● Source document:
:::::

How New Legislation Can Change Parole: Tanya and a Predatory Parole System

How New Legislation Can Change Parole: Tanya and a Predatory Parole System


In honor of Fortune’s efforts to promote the rights and fair treatment of people with histories of justice involvement, Fortune launched the David Rothenberg Center for Public Policy (DRCPP)  in 2007. Since then, DRCPP has advocated for legislation that promotes effective program models for people with criminal justice backgrounds and aimto change laws and policies that prevent those with justice involvement from successfully reentering their communities.  

Fortune’s 2021 Legislative Priorities reflect this overarching mission and include crucial reform bills such as the End Predatory Court Fees Act, the Eliminate Parole & Probation Fees Bill and the Less is More Act.  

Fortune is honored to amplify the advocacy work of Tanya Pierce, who began volunteering at the Progressive Sister’s Network after coming home from federal prison. Tanya’s story demonstrates the importance of advocating for reform to reduce or eliminate the often-prohibitive fees and fines associated with justice involvement. She discussed her experience with restitution and forfeiture orders within the federal system, and described these lofty fees and fines as modern-day debtors’ prison.”

"You're finished [with your sentence], you have these enormous [sums] and that's how they [continue to] sentence us. It's just an extension of the prosecution,” said Tanya.

Tanya also spoke about how the fees and fines related to justice involvement can be quite confusing, and there is little to no guidance or clarity on how these amounts are calculated“Most of us have no knowledge of even where these figures come from.”  

Tanya’s firsthand knowledge of the financial burden justice involvement can create helps to demonstrate why initiatives such as the End Predatory Court Fees Act and the bill to Eliminate Parole & Probation Fees are so importantThe End Predatory Court Fees Act would eliminate court fees, mandatory minimum fines and incarceration solely based on unpaid fees and fines. The bill to Eliminate Parole and Probation Fees aims to eliminate similar fines and fees accrued through the parole and probation system. 

Tanya also acknowledges the gender-specific concerns of women returning to their communities and spoke about the distinct assumptions made about women coming home and how their roles can differ from those of men.

“Women leave and come back in the same category that they left. They left as mothers, they left as caregivers of elder loved ones, they left as the person who was financially taking care of their family. They are expected to come right back there.”

Women and mothers with justice histories continue to face significant barriers to their success Women encounter the unique struggle of balancing financial and familial expectations with the requirements of parole. A mother may miss a meeting with a parole officer if she is not able to secure childcare or may be unable to pay fees associated with supervision because of other expensive needs for their children. These infractions, however, can be met with reincarceration. This creates additional, constant stress for women as they navigate their reentry.  

The Less is More Act would eliminate incarceration as punishment for most technical parole violations. Instead, under this bill, parolees would be issued a notice and a speedy hearing to review their case,  giving women and mothers sentenced to parole a better chance to continue caring for their families and striving for success throughout their reentry journey.

:::::

● Extracted records:
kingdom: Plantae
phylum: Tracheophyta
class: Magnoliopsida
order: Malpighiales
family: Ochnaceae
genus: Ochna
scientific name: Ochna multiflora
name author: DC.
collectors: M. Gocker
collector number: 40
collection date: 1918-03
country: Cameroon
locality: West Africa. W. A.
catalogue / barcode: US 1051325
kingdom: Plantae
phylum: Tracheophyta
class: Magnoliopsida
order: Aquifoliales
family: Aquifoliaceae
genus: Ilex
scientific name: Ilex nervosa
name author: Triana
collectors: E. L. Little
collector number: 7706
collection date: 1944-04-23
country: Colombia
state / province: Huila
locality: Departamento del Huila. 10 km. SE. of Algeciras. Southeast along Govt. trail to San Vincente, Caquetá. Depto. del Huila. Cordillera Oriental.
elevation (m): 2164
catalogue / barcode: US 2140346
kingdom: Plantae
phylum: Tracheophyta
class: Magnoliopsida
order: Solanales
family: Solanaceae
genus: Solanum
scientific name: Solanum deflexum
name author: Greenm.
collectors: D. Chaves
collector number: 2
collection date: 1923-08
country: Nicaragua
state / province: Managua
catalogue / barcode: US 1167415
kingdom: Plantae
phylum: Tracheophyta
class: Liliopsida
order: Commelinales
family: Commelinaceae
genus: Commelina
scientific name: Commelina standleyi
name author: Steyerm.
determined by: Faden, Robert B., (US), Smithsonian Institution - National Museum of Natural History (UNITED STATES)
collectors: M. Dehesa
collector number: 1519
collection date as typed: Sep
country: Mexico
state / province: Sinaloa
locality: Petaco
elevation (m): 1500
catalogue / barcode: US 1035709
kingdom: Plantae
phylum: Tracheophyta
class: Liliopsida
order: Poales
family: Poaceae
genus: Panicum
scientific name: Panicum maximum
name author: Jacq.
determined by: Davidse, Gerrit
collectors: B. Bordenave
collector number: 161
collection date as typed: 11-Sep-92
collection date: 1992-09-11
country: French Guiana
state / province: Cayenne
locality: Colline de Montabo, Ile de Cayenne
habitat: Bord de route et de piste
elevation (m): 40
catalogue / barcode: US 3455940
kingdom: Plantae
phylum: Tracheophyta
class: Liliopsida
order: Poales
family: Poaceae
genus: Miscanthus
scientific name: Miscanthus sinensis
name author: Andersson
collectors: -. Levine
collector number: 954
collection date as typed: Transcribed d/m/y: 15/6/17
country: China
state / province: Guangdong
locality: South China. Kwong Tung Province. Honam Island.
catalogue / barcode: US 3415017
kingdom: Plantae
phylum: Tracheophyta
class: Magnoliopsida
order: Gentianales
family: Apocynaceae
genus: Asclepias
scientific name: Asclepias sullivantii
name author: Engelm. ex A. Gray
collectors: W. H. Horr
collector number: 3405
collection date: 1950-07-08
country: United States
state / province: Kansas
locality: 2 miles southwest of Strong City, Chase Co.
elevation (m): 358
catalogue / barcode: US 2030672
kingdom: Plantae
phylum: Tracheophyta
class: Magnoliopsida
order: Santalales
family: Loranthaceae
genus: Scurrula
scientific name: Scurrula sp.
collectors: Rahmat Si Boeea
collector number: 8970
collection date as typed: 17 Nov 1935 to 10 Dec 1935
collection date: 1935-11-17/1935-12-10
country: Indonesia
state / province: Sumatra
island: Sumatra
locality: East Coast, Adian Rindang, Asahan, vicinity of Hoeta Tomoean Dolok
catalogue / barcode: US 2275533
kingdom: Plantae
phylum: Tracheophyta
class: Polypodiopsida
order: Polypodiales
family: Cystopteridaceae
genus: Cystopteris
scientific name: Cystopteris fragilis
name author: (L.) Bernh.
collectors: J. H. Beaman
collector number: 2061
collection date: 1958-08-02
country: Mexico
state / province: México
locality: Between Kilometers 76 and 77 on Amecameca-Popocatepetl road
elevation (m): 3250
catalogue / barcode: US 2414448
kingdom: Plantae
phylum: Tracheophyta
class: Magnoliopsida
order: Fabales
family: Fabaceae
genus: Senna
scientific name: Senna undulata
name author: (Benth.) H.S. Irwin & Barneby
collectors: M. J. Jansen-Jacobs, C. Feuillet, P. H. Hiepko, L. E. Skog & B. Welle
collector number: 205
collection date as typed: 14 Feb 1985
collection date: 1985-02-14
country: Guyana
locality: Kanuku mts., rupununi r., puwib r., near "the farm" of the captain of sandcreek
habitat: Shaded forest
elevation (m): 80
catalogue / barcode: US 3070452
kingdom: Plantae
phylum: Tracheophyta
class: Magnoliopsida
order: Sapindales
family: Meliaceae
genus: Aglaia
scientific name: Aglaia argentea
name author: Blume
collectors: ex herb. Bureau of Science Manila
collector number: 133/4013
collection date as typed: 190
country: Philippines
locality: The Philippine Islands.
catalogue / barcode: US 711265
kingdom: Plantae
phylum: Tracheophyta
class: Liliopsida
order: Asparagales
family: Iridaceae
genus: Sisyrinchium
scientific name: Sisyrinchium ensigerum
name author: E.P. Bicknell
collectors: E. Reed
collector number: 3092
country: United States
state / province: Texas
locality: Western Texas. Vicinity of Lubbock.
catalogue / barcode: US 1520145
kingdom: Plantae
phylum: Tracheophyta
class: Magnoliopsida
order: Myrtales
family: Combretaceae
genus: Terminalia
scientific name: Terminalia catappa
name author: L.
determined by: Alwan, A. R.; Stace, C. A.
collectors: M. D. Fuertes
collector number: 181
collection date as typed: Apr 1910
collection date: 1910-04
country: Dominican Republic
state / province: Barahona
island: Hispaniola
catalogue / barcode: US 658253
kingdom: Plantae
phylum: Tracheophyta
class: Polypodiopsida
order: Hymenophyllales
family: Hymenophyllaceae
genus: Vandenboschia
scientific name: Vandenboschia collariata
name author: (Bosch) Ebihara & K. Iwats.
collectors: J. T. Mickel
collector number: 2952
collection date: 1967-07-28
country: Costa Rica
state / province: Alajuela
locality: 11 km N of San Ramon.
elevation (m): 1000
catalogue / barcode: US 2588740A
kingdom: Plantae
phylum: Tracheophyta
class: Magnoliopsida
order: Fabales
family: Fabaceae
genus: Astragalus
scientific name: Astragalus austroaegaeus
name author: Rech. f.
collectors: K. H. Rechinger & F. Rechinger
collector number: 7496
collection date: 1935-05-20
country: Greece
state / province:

:::::

● What the exercise asks: Reproduce word for word the passage of the parole article above that begins with the words containing "In honor of Fortune’s efforts" and ends with "involvement from successfully reentering their communities.".

● Response below:
In honor of Fortune’s efforts to promote the rights and fair treatment of people with histories of justice involvement, Fortune launched the David Rothenberg Center for Public Policy (DRCPP)  in 2007. Since then, DRCPP has advocated for legislation that promotes effective program models for people with criminal justice backgrounds and aimto change laws and policies that prevent those with justice involvement from successfully reentering their communities.